Чита – Харбин - страница 51
Не стало в крестьянском хозяйстве сильных рабочих рук, меньше стали сеять хлеба, меньше накашивать сена, но жизнь, как река, текла неумолимой чередой заполненных заботами дней дальше и дальше, рождались дети, умирали старики, и иногда, гулялись и свадьбы.

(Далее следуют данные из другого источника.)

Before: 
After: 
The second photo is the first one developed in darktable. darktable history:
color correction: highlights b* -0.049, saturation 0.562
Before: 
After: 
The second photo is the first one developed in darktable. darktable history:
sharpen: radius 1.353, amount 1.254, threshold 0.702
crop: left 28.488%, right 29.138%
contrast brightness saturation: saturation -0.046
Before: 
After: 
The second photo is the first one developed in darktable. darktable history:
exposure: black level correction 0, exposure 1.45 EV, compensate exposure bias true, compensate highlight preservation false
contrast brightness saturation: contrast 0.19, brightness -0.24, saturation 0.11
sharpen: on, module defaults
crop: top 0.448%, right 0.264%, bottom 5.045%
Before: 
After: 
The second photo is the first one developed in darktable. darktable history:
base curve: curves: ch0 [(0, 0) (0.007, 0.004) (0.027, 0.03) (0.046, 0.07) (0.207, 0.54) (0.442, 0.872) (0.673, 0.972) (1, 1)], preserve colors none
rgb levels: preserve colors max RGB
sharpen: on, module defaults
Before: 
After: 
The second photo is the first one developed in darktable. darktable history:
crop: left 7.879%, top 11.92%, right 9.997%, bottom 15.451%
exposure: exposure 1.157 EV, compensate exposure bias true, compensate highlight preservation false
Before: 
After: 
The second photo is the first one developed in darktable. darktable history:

Каждый год, перед Петровым днем[109], оживало село, гудя растревоженным ульем. Выбранная на сходе комиссия приступала к дележке покосов. Происходило это следующим образом. Атаман, писарь и три понятых объезжали окрестные луга, определяя качество травостоя, прикидывая на глазок, сколько можно будет накосить сена с того или иного участка. Если травостой был отменным, ложили большее число паев, при низкорослой и редкой траве – естественно меньше. При объезде сенокосных участков производилось измерение площади в оборотах заднего тележного колеса (имеет больший диаметр, чем переднее), на которое прикреплялась метка (привязанная тряпица). После чего измененный участок делился между хозяевами вытянувшими жребий на этот сенокос. Кажущаяся справедливость была мнимой. Сенокосы делились по количеству скота, что было естественно на руку зажиточным казакам.
Кроме того, на отдаленных от села покосах могли косить все желающие. Доставка сена с них была очень трудоемкой, так как она проводилась исключительно в зимнее время. Бить в глубоких снегах дорогу-зимник, переметаемую вьюгой, короткий световой день и крещенские морозы, являлись плохими союзниками в этом деле. Имеющие много скота казаки нашли и здесь выход. Выкашивая дальние сенокосы, они оставляли сено на месте, строя в таких местах заимки, куда перегоняли осенью часть скота (обыкновенно молодняк) на зимовку. Переиначив известную поговорку, можно было бы сказать – если зарод (сено) не идет к корове, то корова идет к зароду (сену). Нанятые работники, обычно пожилые люди и подростки, подвозили сено, чистили навоз, живя по несколько месяцев в зимовьях. Такие заимки основывались казаками и на китайской стороне Аргуни, в Трехречье, но об этом позже.
Нижегородцевы относились к числу зажиточных старожилов Могойтуя и в числе немногих имели собственную заимку в Рысьей пади. Просторное, рубленное из толстых бревен зимовье, служило в студеные зимы прибежищем наемных работников старика Андрона Волохина, скотницы и по совместительству стряпухи Дарьи, и одного из сынов хозяина Сергея Нижегородцева, Мишки или Степы, живших переменке с добродушным дедом и хлопотливой Дарьей.
Бывший бобылем Андрон жил безвылазно зиму на заимке Нижегородцевых, приглядывая за скотом и пацанами. Летом, перебивался с воды на квас в своей зиявшей дырами, полусгнившей деревенской избушке, ковыряясь на огороде и глядя с тоской в слезящихся глазах на вековую тайгу, где за увалами скрывалась заимка, влекущая его сметаной и крупяными шаньгами стряпухи Дарьи.
Чистое и ухоженное зимовье, с двумя выходящими на южную сторону окнами, земляным полом, застланным свежей хрустящей ржаной соломой, свежо побеленной кутней стеной и дышащей жаром русской печкой, откуда пахнет приятно напревшими щами с жирным мясом, просторные нары, застеленные шубами, со свертками потников в изголовьях, до желта выскобленные дощатый стол и лавки, на полках аккуратно расставленная посуда: глиняные миски и деревянные ложки, рядами чумашки и туески из бересты – такой представлял себе дед Андрон зажиточную жизнь, о которой мечтал он и не смог достичь.